In the three months ended September 30, 2014, our Board of Directors approved the restructuring plan to streamline operations and reduce the cost structure in our Corporate business unit and Consumer Products and Services segment. As a result of the associated workforce reduction, we incurred a restructuring charge of $4.1 million, before income taxes. We expect the remaining reductions to be fully implemented in the year ending December 31, 2015. See “— Cost Restructuring” for further discussion.

The slight increase in cash flows used in investing activities for the nine months ended September 30, 2014 was attributable to the increase in purchases of property and equipment primarily for our Pet Health Monitoring segment partially offset by an exercise of warrants in White Sky in the nine months ended September 30, 2013, which did not occur in the nine months ended September 30, 2014.

In the nine months ended September 30, 2013, we had a cash distribution for the vesting of restricted stock units and purchased treasury stock, which did not occur in the nine months ended September 30, 2014 and therefore, contributed to the decrease in cash flows used in financing activities in the nine months ended September 30, 2014. In addition, our cash dividend payments decreased in the nine months ended September 30, 2014 to $3.7 million from $10.8 million in the nine months ended September 30, 2013.

The following summarizes our dividend activity for the nine months ended September 30, 2014:

 

Announcement Date

   Record Date    Payment Date    Cash Dividend
Amount (per share)
 

March 6, 2014

   March 20, 2014    April 3, 2014    $ 0.20   

The following summarizes our dividend activity for the year ended December 31, 2013:

 

Announcement Date

   Record Date    Payment Date    Cash Dividend
Amount (per share)
 

February 22, 2013

   March 4, 2013    March 15, 2013    $ 0.20   

May 9, 2013

   May 29, 2013    June 7, 2013    $ 0.20   

August 8, 2013

   August 26, 2013    September 6, 2013    $ 0.20   

November 12, 2013

   November 22, 2013    December 9, 2013    $ 0.20   

Under our Loan Agreement, we are currently prohibited from declaring and paying ordinary cash dividends.

▸ **Tasks**
**A)** Translate this sentence from the financial excerpt into Spanish: "Under our Loan Agreement, we are currently prohibited from declaring and paying ordinary cash dividends."
**B)** According to the financial excerpt, what restructuring charge, before income taxes, resulted from the workforce reduction?
The records have no connection to the financial excerpt.

▸ **Supplied data**
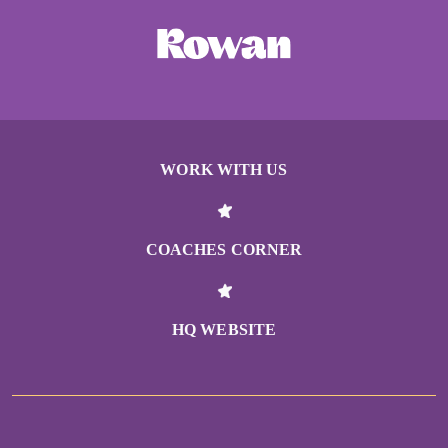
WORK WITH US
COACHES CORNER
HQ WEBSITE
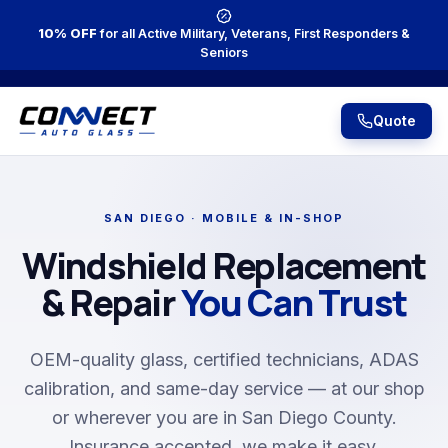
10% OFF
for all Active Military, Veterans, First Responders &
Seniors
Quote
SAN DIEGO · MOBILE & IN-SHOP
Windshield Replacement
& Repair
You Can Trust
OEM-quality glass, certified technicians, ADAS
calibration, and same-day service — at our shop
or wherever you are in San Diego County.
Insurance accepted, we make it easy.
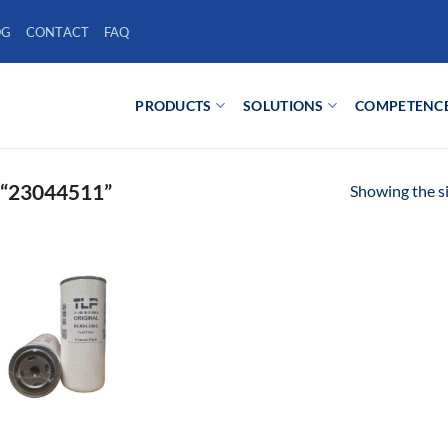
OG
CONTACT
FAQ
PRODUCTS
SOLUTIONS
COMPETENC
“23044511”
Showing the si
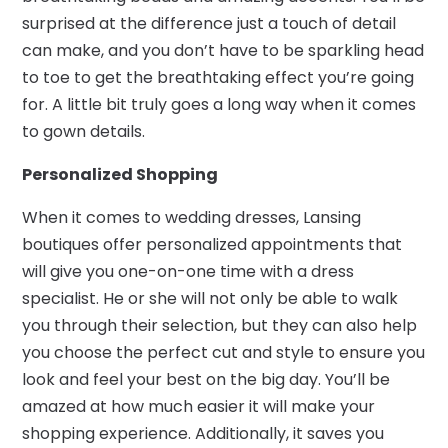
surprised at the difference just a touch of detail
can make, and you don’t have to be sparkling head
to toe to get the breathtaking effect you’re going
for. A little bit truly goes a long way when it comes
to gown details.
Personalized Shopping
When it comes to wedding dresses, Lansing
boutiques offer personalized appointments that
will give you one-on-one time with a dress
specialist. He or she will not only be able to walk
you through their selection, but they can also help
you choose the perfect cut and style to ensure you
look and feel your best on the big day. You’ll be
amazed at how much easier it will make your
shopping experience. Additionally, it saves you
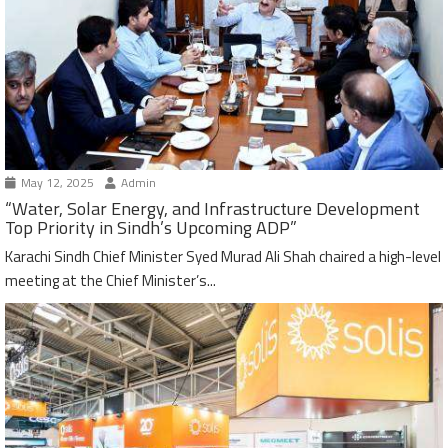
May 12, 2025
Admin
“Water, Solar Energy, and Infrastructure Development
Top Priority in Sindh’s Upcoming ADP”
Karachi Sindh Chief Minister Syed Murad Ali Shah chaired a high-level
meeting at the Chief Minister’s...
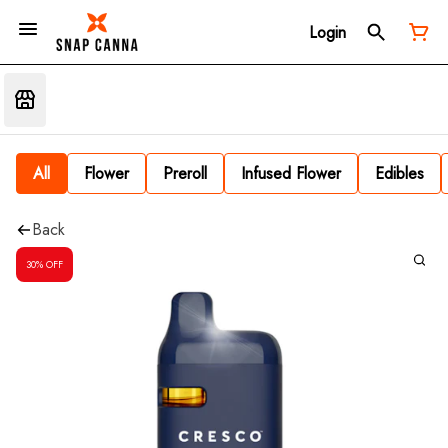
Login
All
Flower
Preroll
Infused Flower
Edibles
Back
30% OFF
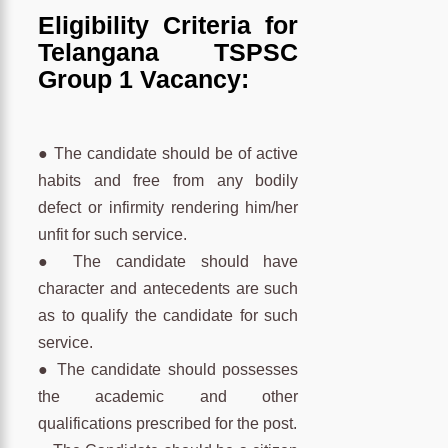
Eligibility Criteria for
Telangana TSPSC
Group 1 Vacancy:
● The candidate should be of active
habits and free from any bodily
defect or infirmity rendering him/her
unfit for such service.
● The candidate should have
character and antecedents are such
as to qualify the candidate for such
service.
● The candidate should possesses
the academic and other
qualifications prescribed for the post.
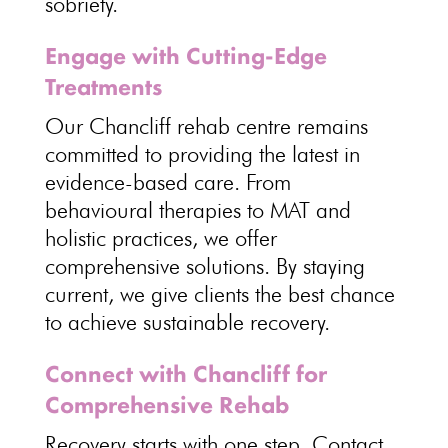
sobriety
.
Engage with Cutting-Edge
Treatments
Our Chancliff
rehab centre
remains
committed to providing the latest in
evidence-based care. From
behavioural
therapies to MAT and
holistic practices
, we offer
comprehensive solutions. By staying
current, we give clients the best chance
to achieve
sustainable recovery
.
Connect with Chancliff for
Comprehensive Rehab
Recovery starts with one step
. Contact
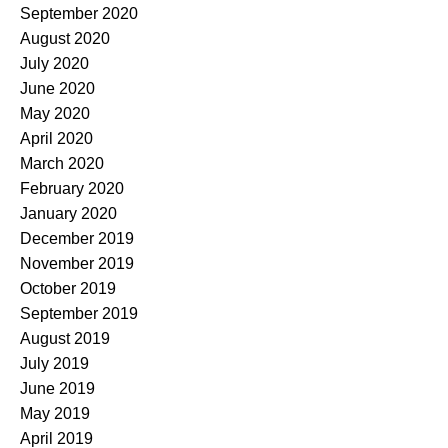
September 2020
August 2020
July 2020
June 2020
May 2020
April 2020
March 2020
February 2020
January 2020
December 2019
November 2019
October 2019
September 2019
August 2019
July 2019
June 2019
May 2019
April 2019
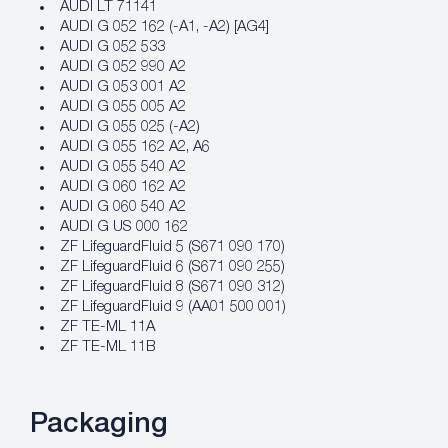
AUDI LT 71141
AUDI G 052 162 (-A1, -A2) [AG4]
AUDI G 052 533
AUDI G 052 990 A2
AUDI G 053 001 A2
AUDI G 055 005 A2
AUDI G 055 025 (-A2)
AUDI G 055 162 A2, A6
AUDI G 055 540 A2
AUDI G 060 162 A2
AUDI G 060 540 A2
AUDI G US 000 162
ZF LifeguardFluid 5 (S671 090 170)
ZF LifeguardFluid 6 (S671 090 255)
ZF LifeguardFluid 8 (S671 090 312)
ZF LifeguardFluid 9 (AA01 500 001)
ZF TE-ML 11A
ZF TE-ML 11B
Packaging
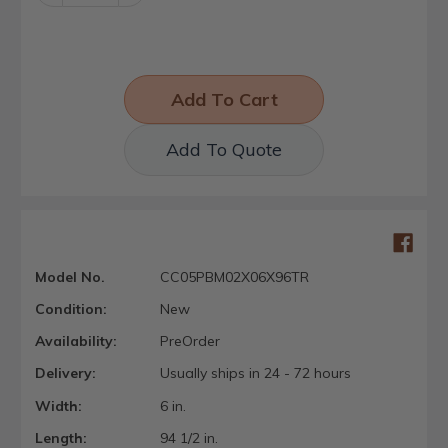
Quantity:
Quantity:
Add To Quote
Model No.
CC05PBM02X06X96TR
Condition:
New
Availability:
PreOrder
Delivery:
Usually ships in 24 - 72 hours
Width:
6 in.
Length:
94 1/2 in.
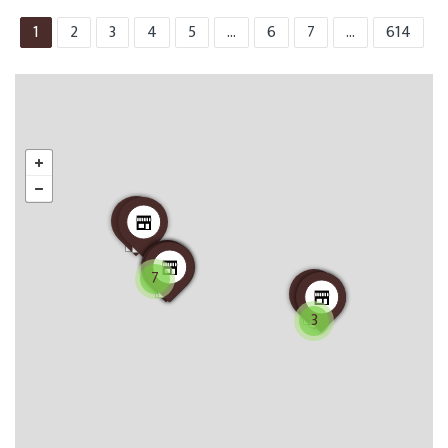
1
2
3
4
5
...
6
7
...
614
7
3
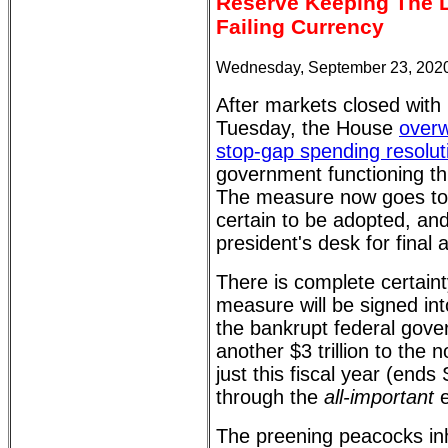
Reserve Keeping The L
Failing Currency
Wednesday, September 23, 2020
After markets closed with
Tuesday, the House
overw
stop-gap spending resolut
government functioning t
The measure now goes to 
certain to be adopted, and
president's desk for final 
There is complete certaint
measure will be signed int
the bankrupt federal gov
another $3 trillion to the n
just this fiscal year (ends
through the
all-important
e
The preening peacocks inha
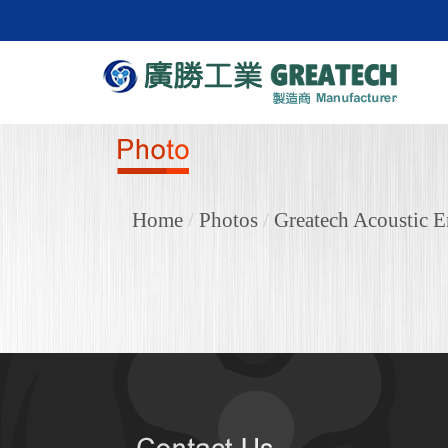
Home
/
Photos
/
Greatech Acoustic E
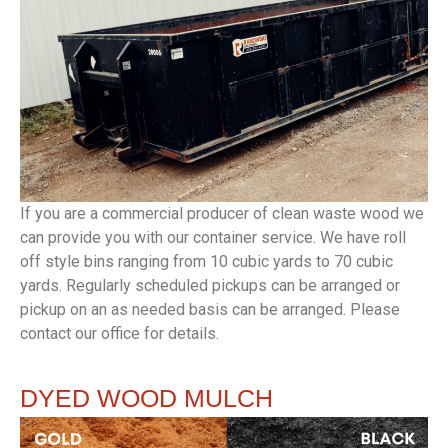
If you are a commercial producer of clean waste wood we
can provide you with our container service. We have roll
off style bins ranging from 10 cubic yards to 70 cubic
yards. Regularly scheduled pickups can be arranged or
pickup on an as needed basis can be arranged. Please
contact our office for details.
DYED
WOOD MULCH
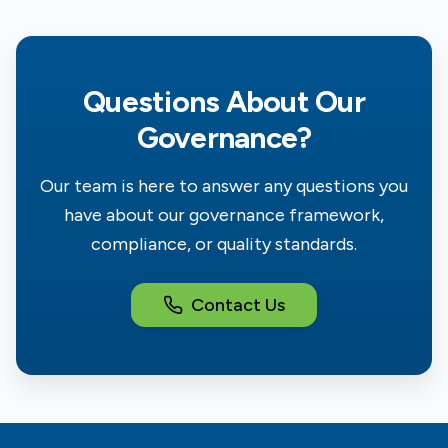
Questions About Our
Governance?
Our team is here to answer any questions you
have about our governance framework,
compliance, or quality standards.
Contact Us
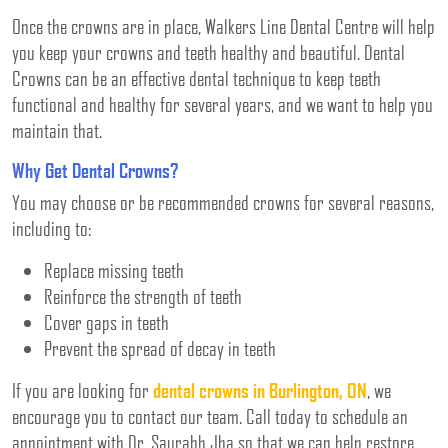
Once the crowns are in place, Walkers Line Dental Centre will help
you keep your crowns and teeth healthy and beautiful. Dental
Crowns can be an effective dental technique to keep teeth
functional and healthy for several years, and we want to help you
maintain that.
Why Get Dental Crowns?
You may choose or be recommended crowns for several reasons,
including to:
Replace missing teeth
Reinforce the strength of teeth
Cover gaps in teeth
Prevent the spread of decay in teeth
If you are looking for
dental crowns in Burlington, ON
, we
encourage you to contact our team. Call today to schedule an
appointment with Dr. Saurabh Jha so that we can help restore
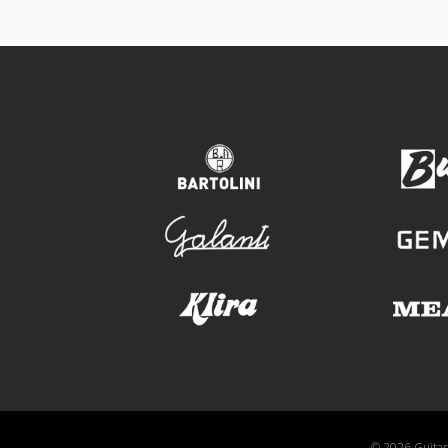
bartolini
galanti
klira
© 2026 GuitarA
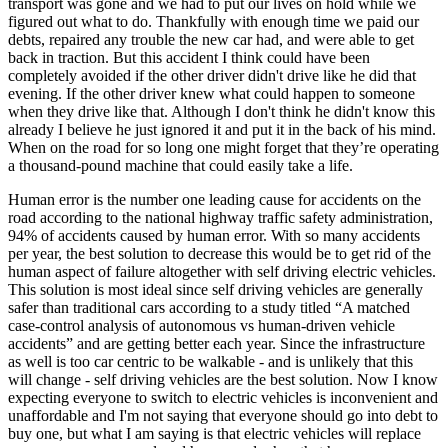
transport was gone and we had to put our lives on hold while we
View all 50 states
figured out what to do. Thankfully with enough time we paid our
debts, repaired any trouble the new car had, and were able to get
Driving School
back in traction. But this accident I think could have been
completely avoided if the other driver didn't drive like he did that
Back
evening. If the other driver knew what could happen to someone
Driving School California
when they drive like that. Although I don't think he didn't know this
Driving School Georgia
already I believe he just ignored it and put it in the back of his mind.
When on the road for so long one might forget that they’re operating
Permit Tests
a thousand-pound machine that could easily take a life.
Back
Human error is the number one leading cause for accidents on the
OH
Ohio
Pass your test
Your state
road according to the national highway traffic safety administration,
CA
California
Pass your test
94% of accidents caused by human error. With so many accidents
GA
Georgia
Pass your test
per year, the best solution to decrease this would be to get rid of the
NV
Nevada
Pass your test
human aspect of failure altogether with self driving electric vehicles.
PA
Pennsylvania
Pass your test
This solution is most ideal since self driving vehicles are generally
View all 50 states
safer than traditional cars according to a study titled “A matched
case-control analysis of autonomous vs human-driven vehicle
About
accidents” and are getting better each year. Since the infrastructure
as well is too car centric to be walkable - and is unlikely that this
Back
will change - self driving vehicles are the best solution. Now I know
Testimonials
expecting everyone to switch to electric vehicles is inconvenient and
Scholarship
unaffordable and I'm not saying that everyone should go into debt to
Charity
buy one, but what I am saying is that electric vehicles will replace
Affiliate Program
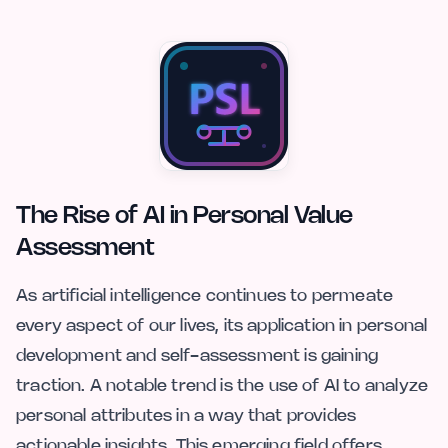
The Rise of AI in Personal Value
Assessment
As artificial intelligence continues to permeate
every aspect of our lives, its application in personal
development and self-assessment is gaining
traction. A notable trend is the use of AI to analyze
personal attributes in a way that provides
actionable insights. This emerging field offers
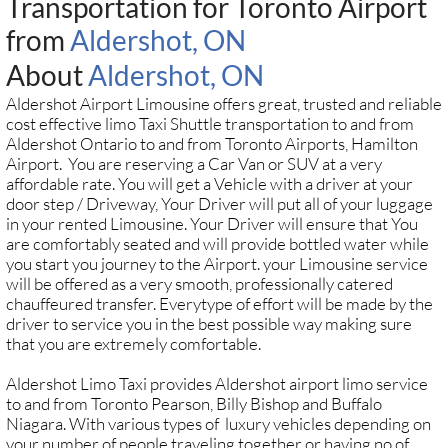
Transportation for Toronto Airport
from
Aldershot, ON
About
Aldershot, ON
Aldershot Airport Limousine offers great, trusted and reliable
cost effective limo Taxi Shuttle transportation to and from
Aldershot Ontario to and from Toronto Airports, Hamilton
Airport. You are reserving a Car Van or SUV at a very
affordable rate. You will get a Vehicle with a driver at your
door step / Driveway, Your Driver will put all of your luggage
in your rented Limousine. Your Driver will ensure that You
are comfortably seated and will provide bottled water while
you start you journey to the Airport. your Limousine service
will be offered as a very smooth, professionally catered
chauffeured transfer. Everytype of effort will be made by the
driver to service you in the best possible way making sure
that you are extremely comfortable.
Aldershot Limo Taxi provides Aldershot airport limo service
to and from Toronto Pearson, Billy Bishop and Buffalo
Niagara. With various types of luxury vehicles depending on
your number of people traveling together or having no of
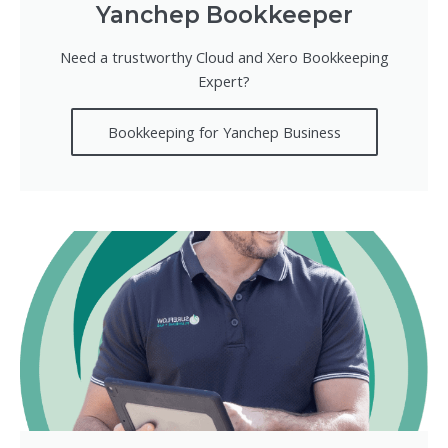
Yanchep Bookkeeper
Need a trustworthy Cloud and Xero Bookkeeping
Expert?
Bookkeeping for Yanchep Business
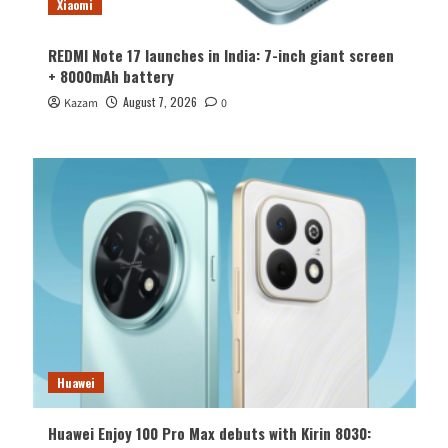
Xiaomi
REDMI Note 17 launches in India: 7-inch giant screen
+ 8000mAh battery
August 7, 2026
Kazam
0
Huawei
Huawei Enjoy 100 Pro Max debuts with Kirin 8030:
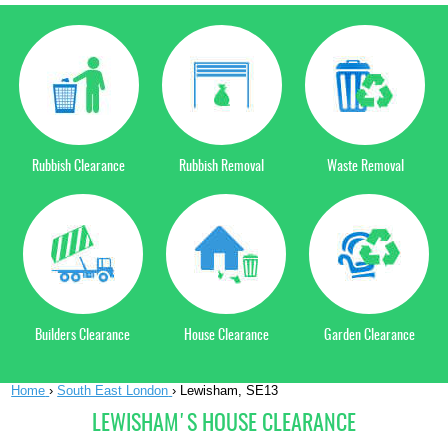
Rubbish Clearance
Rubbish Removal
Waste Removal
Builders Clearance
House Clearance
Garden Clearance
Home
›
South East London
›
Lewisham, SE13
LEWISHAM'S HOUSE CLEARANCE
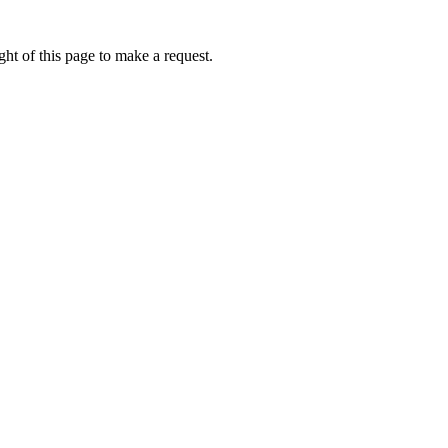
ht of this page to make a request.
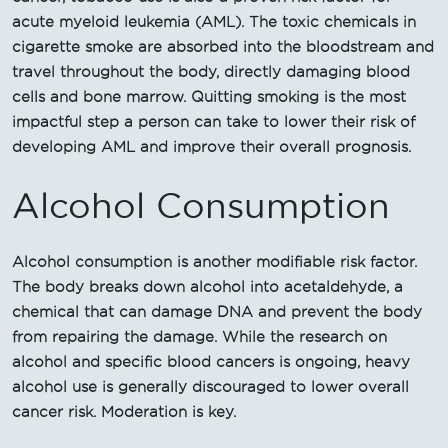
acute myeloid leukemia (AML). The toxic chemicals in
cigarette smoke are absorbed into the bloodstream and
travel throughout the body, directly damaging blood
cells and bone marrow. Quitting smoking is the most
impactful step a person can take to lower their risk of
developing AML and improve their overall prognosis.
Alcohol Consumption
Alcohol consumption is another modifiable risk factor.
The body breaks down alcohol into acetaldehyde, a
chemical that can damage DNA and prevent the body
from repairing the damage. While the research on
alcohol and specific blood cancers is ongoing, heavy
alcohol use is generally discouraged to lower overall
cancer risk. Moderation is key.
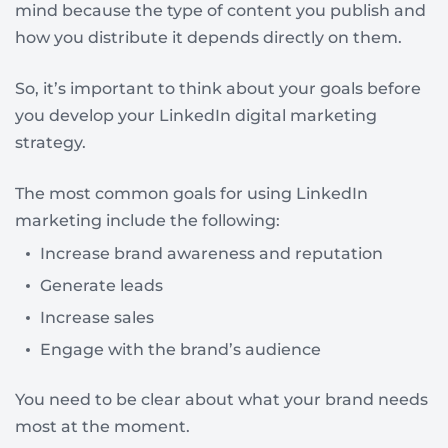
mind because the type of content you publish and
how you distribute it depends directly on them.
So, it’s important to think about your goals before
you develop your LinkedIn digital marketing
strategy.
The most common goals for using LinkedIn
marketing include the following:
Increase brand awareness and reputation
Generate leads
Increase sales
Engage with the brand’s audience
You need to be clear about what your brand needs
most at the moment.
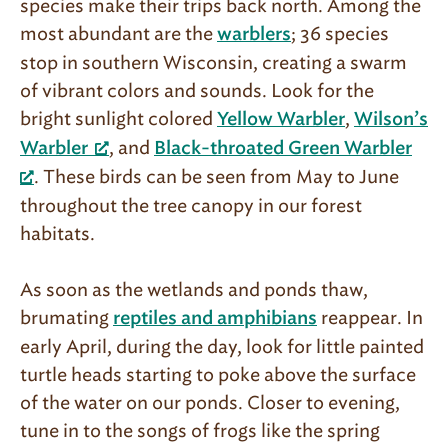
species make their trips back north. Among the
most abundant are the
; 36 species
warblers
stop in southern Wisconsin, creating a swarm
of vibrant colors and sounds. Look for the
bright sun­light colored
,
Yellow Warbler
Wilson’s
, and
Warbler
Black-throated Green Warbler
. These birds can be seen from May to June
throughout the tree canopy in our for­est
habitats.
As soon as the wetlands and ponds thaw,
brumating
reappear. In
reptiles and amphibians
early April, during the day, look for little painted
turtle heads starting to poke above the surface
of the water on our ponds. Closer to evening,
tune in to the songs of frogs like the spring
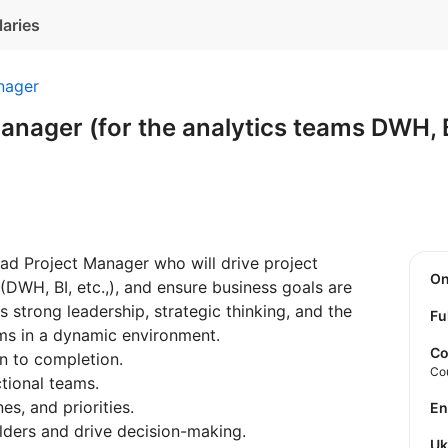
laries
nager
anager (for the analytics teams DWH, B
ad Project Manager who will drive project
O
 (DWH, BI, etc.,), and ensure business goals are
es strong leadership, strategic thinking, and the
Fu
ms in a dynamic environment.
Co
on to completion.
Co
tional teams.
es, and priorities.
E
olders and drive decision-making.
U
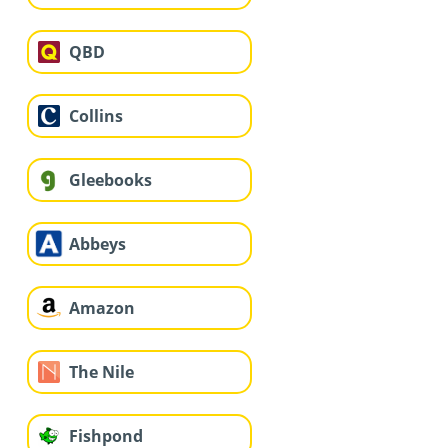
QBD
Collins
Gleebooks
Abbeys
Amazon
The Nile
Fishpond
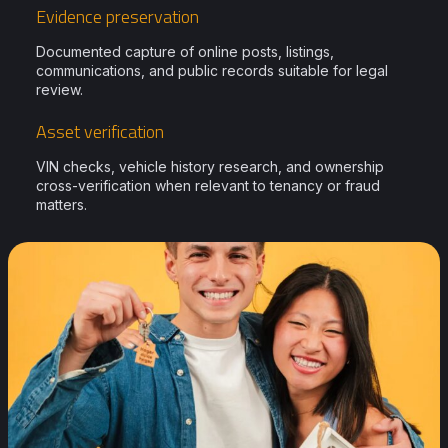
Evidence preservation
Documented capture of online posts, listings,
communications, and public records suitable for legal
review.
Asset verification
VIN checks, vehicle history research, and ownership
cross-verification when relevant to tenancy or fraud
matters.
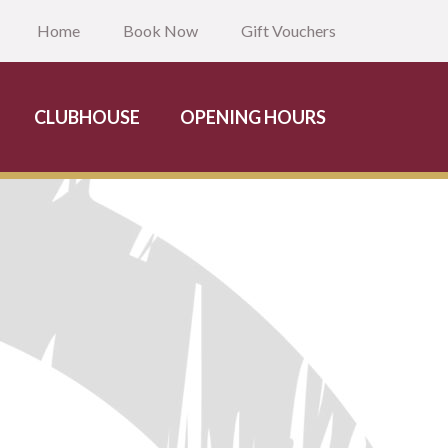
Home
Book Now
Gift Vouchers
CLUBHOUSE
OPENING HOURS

▸ **List of answers**
**A)** Conforme a nuestro Contrato de Préstamo, actualmente tenemos prohibido declarar y pagar dividendos ordinarios en efectivo.

**B)** $4.1 million.